Strike committees, district assemblies and defence organisations against attacks by the fascists and the state would have to be built during such a strike. Bringing down the government of DIMAR, PASOK and ND with an unlimited general strike, however, should not just mean new elections but rather the formation of a workers' government, based on the fighting organisations built during such a mobilisation. We must demand that the trade unions, the KKE and Syriza take up such a strategy. The formation of such a government, even if in the last analysis it was still a bourgeois workers' government, would constitute a major step forwards because it would lead to a sharpening of the contradictions.

Without any doubt, the reformist leaders of Syriza, the KKE and the trade unions would try to hold this movement within the limits of bourgeois law and order. Syriza would hope to come to a deal with the leaders of the EU, the European Central bank etc. The KKE would propose a cross-class “People's Government" and “people power". Ultimately, both want only to reform and take over the bourgeois state apparatus.

What is necessary, however, is to smash it and replace it with workers' councils and militia. Only this could ensure that the mass movement and its government could base itself on its own organisations, with which it could implement its own policies and defend them against the resistance of the reactionary state apparatus and the fascists.

Revolutionaries, therefore, must not only lead the fight for the building of workers' councils but also for soldiers' councils and for the disarming of the counterrevolution and the apparatus of repression.

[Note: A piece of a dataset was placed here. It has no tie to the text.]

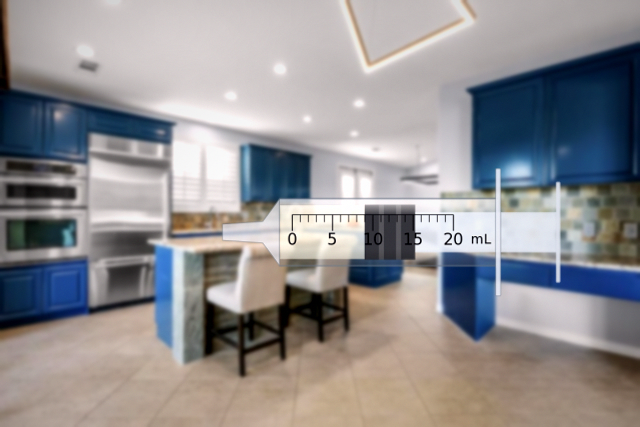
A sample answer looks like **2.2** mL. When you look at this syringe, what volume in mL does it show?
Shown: **9** mL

By these means we can also win the trust of the youth and the workers as the most determined wing of the revolution. Ultimately, the struggle must result in the overthrow of the bourgeois state, expropriation of the capitalists and the building of a democratic planned economy.

The resistance in Greece and the struggle within the workers' movement against the reformist leadership needs our full support! An isolated Greek workers' movement, an isolated Greek revolution, could not survive for long. The general strikes and mass protests in Greece and in southern Europe are raising ever more clearly the question of a pan-European general strike and the demand for the United Socialist States of Europe!